The helper function exists, but only inside outer_function. Once outer_function finishes running, the helper disappears.
How to fix it
Define the function at the top level of your script instead, where everything else can see it:
helper <- function(y) y * 2
outer_function <- function(x) {helper(x)}
outer_function(5) # workshelper(5) # also works now
This pattern is useful when you have small utility functions that you want to call from multiple places. Define them once at the top of the script, then call them anywhere afterwards.
Cause 6: A typo in your own custom function name
What is happening
Custom functions you wrote yourself are subject to the same case-sensitivity and spelling rules as built-in functions. If you defined a function as calculateMean and call it as calculatemean, R does not find it. The error message is identical to the package-not-loaded version, which makes the cause harder to spot.

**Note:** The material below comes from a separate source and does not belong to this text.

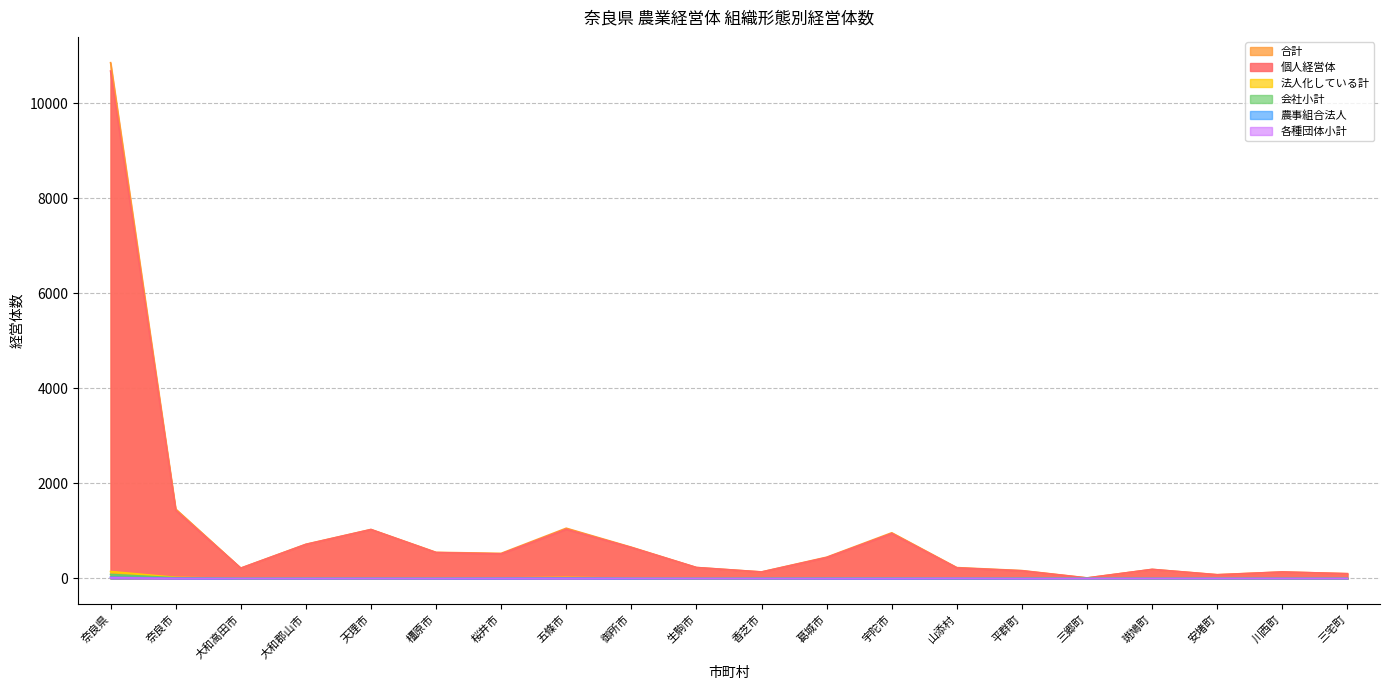

List the labels in order of 法人化している計 value, largest first.

奈良県, 奈良市, 五條市, 桜井市, 宇陀市, 山添村, 御所市, 葛城市, 平群町, 大和郡山市, 橿原市, 天理市, 大和高田市, 香芝市, 三郷町, 安堵町, 生駒市, 三宅町, 斑鳩町, 川西町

This cause also covers a subtler version of the same problem: forgetting to run the line that defines the function in the first place. RStudio executes script lines one at a time when you press Ctrl+Enter (or Cmd+Enter on Mac). If you skipped over the definition line, the function does not exist in the session yet, even though it is written in the script in front of you.
How to fix it
Check the function exists in the current session by typing its name (without parentheses) into the console:
calculateMean
If the function exists, R prints out the function definition. If it does not, R returns the same “could not find function” error or a similar “object not found” error. In that case, scroll up in your script, find the function definition, and run that line first.
To run an entire script in one go (which guarantees every function definition gets executed in order), use Ctrl+Shift+Enter in RStudio, or click the Source button at the top of the script editor.
Quick diagnostic checklist
When the error appears, work through these checks in order:
1. Read the function name in the error message carefully. Double-check the spelling, the case, and any periods or underscores.
2. Confirm the package is loaded with library(package_name). If the package is not installed, install it first.
3. If two packages have a function with the same name, use the package::function notation to specify which one you want.
4. Check the package version with packageVersion(). Update if outdated.
5. If the function is custom, type the name without parentheses to check whether it exists in the session. If not, run the definition line first.
6. Restart the R session (Session menu, Restart R) and re-run the script from the top. A clean restart resolves a surprising number of environment-related errors.
When the error happens repeatedly
If the error keeps coming back even after the obvious fixes, the cause is usually deeper. The package you depend on has a broken installation, a dependency conflict, or a version mismatch with another package in your library.
The cleanest reset is to remove the problem package entirely, restart R, and reinstall it:
remove.packages("package_name")# Restart R: Session menu > Restart Rinstall.packages("package_name")library(package_name)
If even that does not fix the error, the issue is likely with a different package that package_name depends on. Check the package’s documentation page on CRAN for its required dependencies and confirm each one is installed and up to date.
This kind of dependency debugging is genuinely time-consuming, and missing a deadline because of an environment issue is the worst kind of marks loss. R programming homework help from a verified expert resolves environment errors in a fraction of the time it takes to work through the dependency tree alone.
Once the error is fixed
With the function loading correctly, the rest of your assignment workflow continues from where it stopped. If your code was about to fit a regression, Linear regression in R walks through the full process from lm() to interpreting the summary() output. If your code was about to check the assumptions of a regression you already fitted, Regression assumptions in R covers the four diagnostic plots in detail.
The “could not find function” error is one of the most frustrating errors for a new R user, because it stops your work entirely until it is resolved. Knowing the six causes and their fixes turns a session-killer into a 30-second pause.